Wounded--though he would never admit it--when his father abandoned him 40 years ago, stunted by the fame his father has achieved (a professor at Columbia, Devereaux Sr. is known in some circles as the Father of American Literary Theory) and still rebelling, Hank sees the world filled with two kinds of people: those who want to be like their parents and those who work hard at not becoming like their parents. He eventually learns that neither succeeds, and when Hank and his dad reach their rapprochement at the end of the novel during a walk to Railton’s abandoned midway, Russo demonstrates his skill separating real emotion from easy sentiment.
“You may find this strange,” his father, a constricted old man, confesses in as much an apology to Hank as it is his own critical reappraisal, “but I’ve recently started rereading Dickens. . . . Much of the work is appalling, of course. Simply appalling. . . . But there is something there, isn’t there? Some power . . . something”--he searches for the right word here--”transcendent, really.”
Which is really of course the best word to describe the academic high jinx in “Straight Man.” After seven days of suffering the fools of his life (albeit gladly), enduring the mortification of the flesh (that damn kidney stone) and realizing the shortcomings of his spiritual guide (“For every complex problem there is a simple solution.

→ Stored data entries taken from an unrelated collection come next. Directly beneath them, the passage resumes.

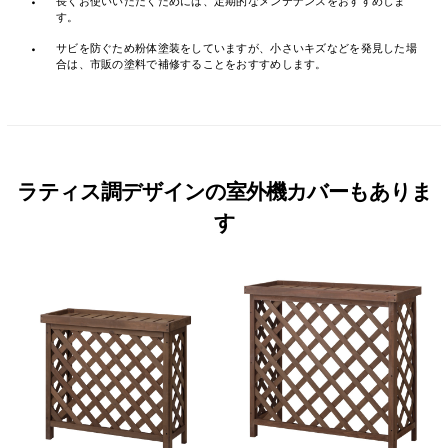
・
長くお使いいただくためには、定期的なメンテナンスをおすすめしま
す。
・
サビを防ぐため粉体塗装をしていますが、小さいキズなどを発見した場
合は、市販の塗料で補修することをおすすめします。
ラティス調デザインの室外機カバーもありま
す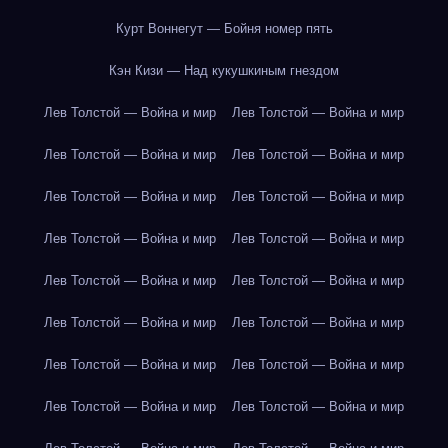
Курт Воннегут — Бойня номер пять
Кэн Кизи — Над кукушкиным гнездом
Лев Толстой — Война и мир
Лев Толстой — Война и мир
Лев Толстой — Война и мир
Лев Толстой — Война и мир
Лев Толстой — Война и мир
Лев Толстой — Война и мир
Лев Толстой — Война и мир
Лев Толстой — Война и мир
Лев Толстой — Война и мир
Лев Толстой — Война и мир
Лев Толстой — Война и мир
Лев Толстой — Война и мир
Лев Толстой — Война и мир
Лев Толстой — Война и мир
Лев Толстой — Война и мир
Лев Толстой — Война и мир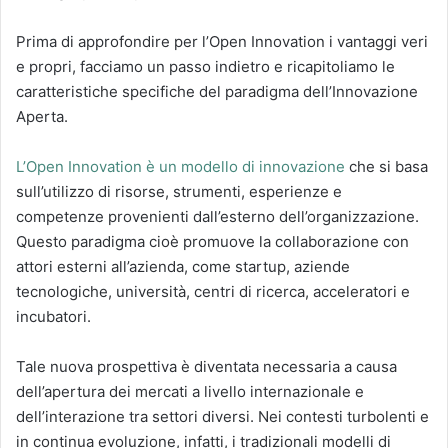
Prima di approfondire per l’Open Innovation i vantaggi veri
e propri, facciamo un passo indietro e ricapitoliamo le
caratteristiche specifiche del paradigma dell’Innovazione
Aperta.
L’Open Innovation è un modello di innovazione
che si basa
sull’utilizzo di risorse, strumenti, esperienze e
competenze provenienti dall’esterno dell’organizzazione.
Questo paradigma cioè promuove la collaborazione con
attori esterni all’azienda, come startup, aziende
tecnologiche, università, centri di ricerca, acceleratori e
incubatori.
Tale nuova prospettiva è diventata necessaria a causa
dell’apertura dei mercati a livello internazionale e
dell’interazione tra settori diversi. Nei contesti turbolenti e
in continua evoluzione, infatti, i tradizionali modelli di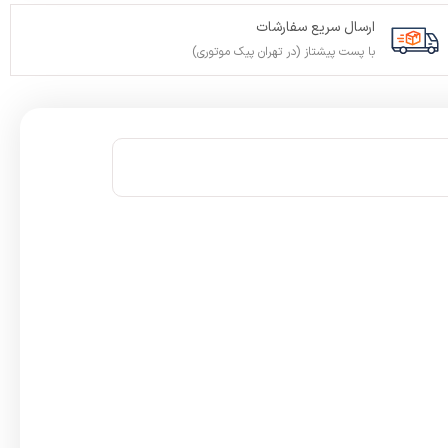
ارسال سریع سفارشات
با پست پیشتاز (در تهران پیک موتوری)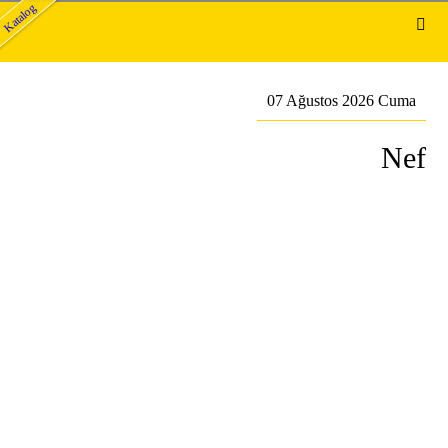
Katalog
07 Ağustos 2026 Cuma
Nef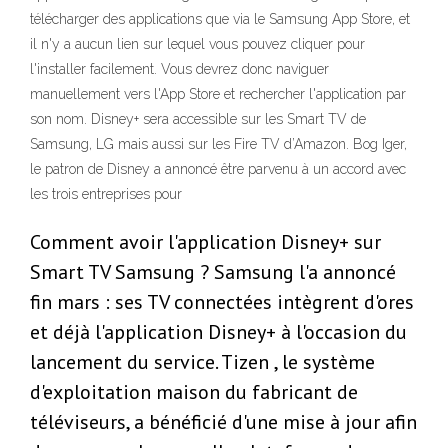
télécharger des applications que via le Samsung App Store, et
il n'y a aucun lien sur lequel vous pouvez cliquer pour
l'installer facilement. Vous devrez donc naviguer
manuellement vers l'App Store et rechercher l'application par
son nom. Disney+ sera accessible sur les Smart TV de
Samsung, LG mais aussi sur les Fire TV d’Amazon. Bog Iger,
le patron de Disney a annoncé être parvenu à un accord avec
les trois entreprises pour
Comment avoir l'application Disney+ sur
Smart TV Samsung ? Samsung l'a annoncé
fin mars : ses TV connectées intègrent d'ores
et déjà l'application Disney+ à l'occasion du
lancement du service. Tizen , le système
d'exploitation maison du fabricant de
téléviseurs, a bénéficié d'une mise à jour afin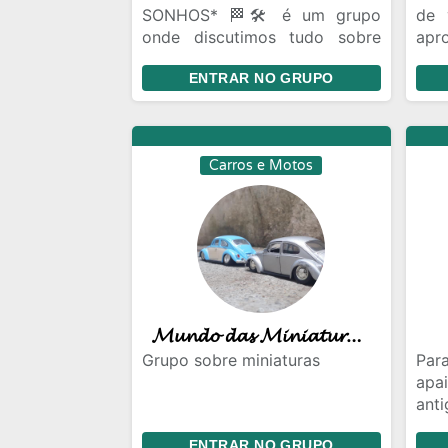
SONHOS* 🏁🛠️ é um grupo
de 
onde discutimos tudo sobre
apr
uma das maiores paixões dos
COMU
ENTRAR NO GRUPO
Brasileiros (a), carros...
esportivos, rebaixados,
tunados e luxuosos. Fotos,
videos, dicas, novidades e
Carros e Motos
projetos. Se você ama carros
este grupo é pra você...
𝓜𝓾𝓷𝓭𝓸 𝓭𝓪𝓼 𝓜𝓲𝓷𝓲𝓪𝓽𝓾𝓻𝓪𝓼 🚗🚦
Grupo sobre miniaturas
Pa
ap
ant
❌❌❌
ENTRAR NO GRUPO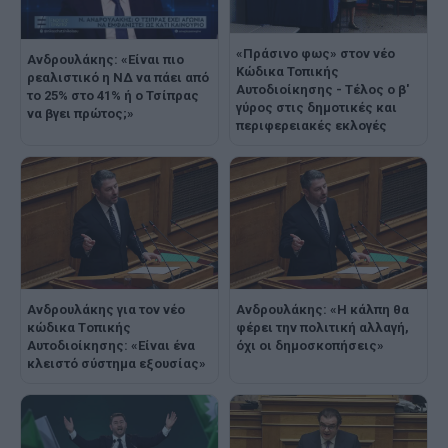
«Πράσινο φως» στον νέο
Ανδρουλάκης: «Είναι πιο
Κώδικα Τοπικής
ρεαλιστικό η ΝΔ να πάει από
Αυτοδιοίκησης - Τέλος ο β'
το 25% στο 41% ή ο Τσίπρας
γύρος στις δημοτικές και
να βγει πρώτος;»
περιφερειακές εκλογές
Ανδρουλάκης για τον νέο
Ανδρουλάκης: «Η κάλπη θα
κώδικα Tοπικής
φέρει την πολιτική αλλαγή,
Aυτοδιοίκησης: «Είναι ένα
όχι οι δημοσκοπήσεις»
κλειστό σύστημα εξουσίας»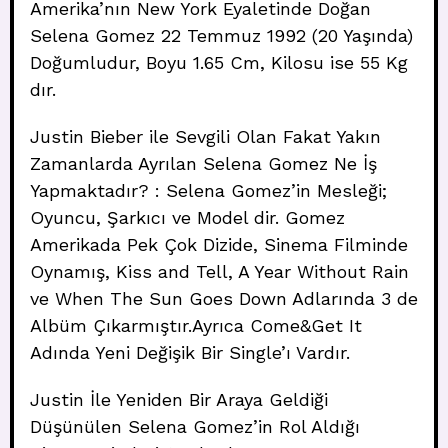
Amerika’nın New York Eyaletinde Doğan
Selena Gomez 22 Temmuz 1992 (20 Yaşında)
Doğumludur, Boyu 1.65 Cm, Kilosu ise 55 Kg
dır.
Justin Bieber ile Sevgili Olan Fakat Yakın
Zamanlarda Ayrılan Selena Gomez Ne İş
Yapmaktadır? : Selena Gomez’in Mesleği;
Oyuncu, Şarkıcı ve Model dir. Gomez
Amerikada Pek Çok Dizide, Sinema Filminde
Oynamış, Kiss and Tell, A Year Without Rain
ve When The Sun Goes Down Adlarında 3 de
Albüm Çıkarmıştır.Ayrıca Come&Get It
Adında Yeni Değişik Bir Single’ı Vardır.
Justin İle Yeniden Bir Araya Geldiği
Düşünülen Selena Gomez’in Rol Aldığı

And it’s always wrong,” as Russo quotes H.L. Mencken at the start of the epilogue), Hank comes to the root of his problem. “Fearing that I was forever tenured . . . where nothing dramatically good or bad could happen, where I was fully insured against catastrophe, I began to doubt the power of either unpleasantness or ecstasy to touch me.”
Happily he learns otherwise, and Russo, with his leisurely pacing, deliberate dialogue and keen eye for details, shows that realism and farce are not distant cousins, that absurdity can be successfully mined from the ordinary events of an ordinary life without diminishing its humor and truth.